[Records from a data collection]

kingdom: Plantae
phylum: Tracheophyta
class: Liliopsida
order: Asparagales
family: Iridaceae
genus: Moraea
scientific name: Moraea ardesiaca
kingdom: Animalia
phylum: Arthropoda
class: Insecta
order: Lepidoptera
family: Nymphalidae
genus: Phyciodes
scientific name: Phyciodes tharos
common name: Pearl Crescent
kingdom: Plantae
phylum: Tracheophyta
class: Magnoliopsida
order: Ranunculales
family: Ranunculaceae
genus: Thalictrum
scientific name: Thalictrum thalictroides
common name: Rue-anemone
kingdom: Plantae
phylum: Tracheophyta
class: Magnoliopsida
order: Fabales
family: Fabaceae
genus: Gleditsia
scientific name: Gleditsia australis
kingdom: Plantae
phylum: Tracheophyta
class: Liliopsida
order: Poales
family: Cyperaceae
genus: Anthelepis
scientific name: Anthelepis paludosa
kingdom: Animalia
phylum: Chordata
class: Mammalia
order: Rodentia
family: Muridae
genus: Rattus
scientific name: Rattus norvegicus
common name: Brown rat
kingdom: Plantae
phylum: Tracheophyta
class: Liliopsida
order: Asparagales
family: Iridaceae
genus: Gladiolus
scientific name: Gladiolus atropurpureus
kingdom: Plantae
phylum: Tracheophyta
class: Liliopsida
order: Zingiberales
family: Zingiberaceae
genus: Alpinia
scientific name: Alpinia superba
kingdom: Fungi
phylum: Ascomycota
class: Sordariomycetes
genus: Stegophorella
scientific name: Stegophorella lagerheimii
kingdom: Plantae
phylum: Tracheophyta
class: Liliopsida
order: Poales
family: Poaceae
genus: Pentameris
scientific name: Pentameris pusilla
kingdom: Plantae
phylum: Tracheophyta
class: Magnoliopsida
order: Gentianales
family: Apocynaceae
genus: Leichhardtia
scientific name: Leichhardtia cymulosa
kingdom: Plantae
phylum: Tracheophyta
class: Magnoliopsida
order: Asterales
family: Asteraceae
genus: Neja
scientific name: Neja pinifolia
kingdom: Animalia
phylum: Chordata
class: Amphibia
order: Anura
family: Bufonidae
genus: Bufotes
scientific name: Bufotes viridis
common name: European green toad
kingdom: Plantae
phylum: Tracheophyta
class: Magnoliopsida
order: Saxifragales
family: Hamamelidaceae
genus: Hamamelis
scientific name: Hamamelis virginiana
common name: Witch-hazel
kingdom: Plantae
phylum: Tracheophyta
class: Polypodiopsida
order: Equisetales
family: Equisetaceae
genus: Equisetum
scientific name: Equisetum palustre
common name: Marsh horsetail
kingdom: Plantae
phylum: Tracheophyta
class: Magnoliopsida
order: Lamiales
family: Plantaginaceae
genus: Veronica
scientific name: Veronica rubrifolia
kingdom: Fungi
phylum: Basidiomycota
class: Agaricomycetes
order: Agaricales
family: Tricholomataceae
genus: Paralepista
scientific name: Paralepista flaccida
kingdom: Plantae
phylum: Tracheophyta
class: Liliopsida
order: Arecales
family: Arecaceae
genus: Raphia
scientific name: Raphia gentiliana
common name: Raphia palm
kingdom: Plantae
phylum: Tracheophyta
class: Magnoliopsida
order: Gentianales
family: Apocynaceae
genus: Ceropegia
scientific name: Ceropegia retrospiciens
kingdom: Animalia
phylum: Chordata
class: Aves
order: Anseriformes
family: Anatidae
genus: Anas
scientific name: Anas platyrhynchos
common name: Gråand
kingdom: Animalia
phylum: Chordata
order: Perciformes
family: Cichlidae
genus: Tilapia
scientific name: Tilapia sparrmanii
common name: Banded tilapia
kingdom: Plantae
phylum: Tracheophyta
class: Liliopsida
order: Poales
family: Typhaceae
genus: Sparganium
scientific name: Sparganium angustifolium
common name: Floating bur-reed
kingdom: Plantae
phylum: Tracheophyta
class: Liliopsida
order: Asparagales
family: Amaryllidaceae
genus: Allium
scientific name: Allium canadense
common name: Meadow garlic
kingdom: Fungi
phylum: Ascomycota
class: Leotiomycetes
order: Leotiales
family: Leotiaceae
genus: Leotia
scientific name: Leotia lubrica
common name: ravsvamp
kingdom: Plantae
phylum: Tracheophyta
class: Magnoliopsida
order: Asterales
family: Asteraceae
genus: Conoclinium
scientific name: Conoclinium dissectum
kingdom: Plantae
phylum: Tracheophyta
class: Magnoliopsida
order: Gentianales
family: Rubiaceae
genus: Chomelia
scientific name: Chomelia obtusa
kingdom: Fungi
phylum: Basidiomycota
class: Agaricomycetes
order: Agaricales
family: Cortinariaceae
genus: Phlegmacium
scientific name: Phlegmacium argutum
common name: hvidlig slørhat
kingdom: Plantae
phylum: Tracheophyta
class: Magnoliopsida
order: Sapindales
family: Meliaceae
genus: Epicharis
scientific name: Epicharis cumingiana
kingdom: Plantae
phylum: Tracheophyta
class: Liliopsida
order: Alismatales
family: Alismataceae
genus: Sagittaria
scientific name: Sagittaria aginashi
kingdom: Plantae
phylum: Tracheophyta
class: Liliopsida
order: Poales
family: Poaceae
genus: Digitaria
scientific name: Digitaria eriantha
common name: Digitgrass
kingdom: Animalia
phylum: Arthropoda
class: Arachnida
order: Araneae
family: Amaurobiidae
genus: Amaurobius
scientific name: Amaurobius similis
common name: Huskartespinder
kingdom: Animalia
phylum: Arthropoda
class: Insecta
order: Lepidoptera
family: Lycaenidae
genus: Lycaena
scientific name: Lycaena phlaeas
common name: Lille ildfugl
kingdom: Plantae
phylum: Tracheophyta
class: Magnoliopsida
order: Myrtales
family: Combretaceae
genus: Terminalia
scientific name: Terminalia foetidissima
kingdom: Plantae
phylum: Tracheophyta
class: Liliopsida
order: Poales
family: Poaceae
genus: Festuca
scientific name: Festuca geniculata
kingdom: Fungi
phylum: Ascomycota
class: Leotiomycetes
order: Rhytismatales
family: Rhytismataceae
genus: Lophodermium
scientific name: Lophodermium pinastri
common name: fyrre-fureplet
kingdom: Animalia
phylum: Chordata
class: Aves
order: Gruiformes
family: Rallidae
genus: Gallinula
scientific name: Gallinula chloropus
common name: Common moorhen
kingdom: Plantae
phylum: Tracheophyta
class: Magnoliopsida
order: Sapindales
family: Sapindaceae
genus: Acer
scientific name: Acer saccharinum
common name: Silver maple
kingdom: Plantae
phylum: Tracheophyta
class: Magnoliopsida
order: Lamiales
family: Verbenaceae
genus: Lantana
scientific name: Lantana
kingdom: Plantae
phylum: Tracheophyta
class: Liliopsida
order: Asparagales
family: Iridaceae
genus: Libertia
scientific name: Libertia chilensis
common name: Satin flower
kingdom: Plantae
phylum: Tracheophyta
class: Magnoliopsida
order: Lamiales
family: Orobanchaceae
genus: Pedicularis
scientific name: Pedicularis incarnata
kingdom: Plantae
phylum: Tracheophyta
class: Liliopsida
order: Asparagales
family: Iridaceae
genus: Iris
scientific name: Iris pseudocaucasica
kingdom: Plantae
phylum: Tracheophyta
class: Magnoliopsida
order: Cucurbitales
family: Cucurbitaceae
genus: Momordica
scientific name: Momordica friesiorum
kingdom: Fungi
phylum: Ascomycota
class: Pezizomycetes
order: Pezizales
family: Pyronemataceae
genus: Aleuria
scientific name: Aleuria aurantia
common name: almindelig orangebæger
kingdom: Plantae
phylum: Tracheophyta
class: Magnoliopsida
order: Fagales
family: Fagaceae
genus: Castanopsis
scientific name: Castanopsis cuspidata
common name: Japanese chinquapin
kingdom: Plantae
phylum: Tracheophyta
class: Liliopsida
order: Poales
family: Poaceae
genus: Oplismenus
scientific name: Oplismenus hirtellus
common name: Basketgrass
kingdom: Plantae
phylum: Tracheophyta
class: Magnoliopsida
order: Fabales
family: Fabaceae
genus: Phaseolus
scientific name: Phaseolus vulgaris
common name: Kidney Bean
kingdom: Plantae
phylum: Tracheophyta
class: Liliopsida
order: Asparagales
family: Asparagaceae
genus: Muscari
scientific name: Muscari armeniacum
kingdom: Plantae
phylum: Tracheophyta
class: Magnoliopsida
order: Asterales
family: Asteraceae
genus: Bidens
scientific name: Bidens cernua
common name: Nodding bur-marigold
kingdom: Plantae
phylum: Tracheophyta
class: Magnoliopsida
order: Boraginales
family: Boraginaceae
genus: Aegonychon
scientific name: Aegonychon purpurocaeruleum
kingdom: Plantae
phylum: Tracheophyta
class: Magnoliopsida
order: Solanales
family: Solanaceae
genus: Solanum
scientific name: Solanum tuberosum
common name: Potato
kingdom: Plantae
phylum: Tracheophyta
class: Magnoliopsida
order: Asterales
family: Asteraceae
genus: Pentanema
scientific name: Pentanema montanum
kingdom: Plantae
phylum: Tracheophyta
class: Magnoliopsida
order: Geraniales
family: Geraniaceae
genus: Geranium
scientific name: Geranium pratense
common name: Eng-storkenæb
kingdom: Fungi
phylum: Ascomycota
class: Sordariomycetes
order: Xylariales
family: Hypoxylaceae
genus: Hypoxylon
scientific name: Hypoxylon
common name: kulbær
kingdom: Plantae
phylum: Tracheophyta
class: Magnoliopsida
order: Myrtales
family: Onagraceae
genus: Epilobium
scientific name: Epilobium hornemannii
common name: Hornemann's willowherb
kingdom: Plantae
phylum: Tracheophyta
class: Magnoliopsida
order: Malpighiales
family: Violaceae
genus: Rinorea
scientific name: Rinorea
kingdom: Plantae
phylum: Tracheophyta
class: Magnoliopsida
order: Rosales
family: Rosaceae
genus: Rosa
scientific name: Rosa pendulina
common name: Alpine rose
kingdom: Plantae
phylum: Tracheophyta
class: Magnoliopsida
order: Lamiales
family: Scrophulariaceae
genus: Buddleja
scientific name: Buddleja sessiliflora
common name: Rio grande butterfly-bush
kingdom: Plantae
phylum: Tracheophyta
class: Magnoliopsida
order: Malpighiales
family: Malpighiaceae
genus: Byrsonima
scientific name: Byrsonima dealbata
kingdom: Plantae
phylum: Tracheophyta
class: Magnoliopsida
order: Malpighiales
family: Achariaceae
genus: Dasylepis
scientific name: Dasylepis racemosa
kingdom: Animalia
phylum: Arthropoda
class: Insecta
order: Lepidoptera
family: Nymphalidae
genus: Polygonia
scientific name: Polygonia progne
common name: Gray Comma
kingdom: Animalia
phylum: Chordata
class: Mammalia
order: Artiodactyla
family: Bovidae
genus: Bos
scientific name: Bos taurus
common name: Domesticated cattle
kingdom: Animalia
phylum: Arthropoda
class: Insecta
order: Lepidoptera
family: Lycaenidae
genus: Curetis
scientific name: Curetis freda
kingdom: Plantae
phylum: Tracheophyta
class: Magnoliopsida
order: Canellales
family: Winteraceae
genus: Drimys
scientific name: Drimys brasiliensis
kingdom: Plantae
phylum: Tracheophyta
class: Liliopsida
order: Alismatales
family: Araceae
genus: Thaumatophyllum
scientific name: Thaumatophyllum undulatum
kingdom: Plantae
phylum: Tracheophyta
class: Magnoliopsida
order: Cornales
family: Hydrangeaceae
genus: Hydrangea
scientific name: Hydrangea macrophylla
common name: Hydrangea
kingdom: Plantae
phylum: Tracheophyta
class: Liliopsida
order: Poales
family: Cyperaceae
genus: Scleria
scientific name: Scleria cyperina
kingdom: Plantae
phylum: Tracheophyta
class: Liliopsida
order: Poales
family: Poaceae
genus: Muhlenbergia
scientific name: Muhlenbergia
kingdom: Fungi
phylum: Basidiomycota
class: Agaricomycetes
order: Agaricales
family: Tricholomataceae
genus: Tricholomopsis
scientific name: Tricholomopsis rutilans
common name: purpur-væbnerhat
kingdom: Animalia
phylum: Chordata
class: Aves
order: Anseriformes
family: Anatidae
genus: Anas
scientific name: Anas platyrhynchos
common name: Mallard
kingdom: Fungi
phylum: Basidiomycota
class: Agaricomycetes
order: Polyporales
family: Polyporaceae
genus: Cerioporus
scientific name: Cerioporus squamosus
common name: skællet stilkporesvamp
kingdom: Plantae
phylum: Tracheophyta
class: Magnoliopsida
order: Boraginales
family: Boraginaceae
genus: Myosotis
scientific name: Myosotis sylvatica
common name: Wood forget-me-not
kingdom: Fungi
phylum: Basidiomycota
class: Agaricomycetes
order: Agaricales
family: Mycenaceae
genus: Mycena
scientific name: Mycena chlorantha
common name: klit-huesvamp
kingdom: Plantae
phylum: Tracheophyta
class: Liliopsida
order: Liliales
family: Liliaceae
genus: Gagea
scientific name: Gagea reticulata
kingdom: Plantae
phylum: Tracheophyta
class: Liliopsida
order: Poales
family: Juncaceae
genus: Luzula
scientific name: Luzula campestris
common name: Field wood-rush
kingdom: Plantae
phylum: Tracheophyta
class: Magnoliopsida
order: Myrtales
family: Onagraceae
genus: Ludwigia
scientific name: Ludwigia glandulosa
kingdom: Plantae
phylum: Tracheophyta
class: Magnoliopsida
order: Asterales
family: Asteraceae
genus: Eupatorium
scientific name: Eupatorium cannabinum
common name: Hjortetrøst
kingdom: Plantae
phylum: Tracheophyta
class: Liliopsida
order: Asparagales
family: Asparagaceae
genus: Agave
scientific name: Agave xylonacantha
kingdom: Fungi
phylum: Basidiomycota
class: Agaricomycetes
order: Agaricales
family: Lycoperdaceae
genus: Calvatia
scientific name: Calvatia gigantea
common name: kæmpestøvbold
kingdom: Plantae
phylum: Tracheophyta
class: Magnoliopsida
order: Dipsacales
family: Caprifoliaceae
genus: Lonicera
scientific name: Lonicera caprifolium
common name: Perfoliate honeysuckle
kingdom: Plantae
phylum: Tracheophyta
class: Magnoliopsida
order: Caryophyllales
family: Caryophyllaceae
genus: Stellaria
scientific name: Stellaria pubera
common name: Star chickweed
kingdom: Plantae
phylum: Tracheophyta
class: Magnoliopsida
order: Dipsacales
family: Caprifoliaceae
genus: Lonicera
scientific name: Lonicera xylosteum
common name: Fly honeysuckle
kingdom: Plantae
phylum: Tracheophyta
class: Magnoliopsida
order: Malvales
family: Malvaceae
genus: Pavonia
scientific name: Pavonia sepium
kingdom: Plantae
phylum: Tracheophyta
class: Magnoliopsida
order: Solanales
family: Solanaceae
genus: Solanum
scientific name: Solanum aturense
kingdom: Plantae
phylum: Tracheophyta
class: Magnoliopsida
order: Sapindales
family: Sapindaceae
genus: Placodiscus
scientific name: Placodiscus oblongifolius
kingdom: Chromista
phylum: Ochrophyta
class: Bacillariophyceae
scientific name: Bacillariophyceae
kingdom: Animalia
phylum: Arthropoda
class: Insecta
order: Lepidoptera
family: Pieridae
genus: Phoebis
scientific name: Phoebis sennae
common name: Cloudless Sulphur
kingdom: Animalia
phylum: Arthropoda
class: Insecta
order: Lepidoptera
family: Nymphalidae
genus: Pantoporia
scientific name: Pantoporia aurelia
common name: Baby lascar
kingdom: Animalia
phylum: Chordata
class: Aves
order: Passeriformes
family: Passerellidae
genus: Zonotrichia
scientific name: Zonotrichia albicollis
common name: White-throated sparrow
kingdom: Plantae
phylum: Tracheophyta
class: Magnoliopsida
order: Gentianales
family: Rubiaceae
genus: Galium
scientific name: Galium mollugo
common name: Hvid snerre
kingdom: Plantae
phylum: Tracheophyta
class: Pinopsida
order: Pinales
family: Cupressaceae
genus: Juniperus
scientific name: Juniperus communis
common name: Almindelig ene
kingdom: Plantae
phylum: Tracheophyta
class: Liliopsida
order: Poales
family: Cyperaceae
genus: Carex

#### To be done:
Pull out every line from the first line of the entries through the line containing "common name: Rue-anemone", including both, and copy them without any changes.

#### Task output:
kingdom: Plantae
phylum: Tracheophyta
class: Liliopsida
order: Asparagales
family: Iridaceae
genus: Moraea
scientific name: Moraea ardesiaca
kingdom: Animalia
phylum: Arthropoda
class: Insecta
order: Lepidoptera
family: Nymphalidae
genus: Phyciodes
scientific name: Phyciodes tharos
common name: Pearl Crescent
kingdom: Plantae
phylum: Tracheophyta
class: Magnoliopsida
order: Ranunculales
family: Ranunculaceae
genus: Thalictrum
scientific name: Thalictrum thalictroides
common name: Rue-anemone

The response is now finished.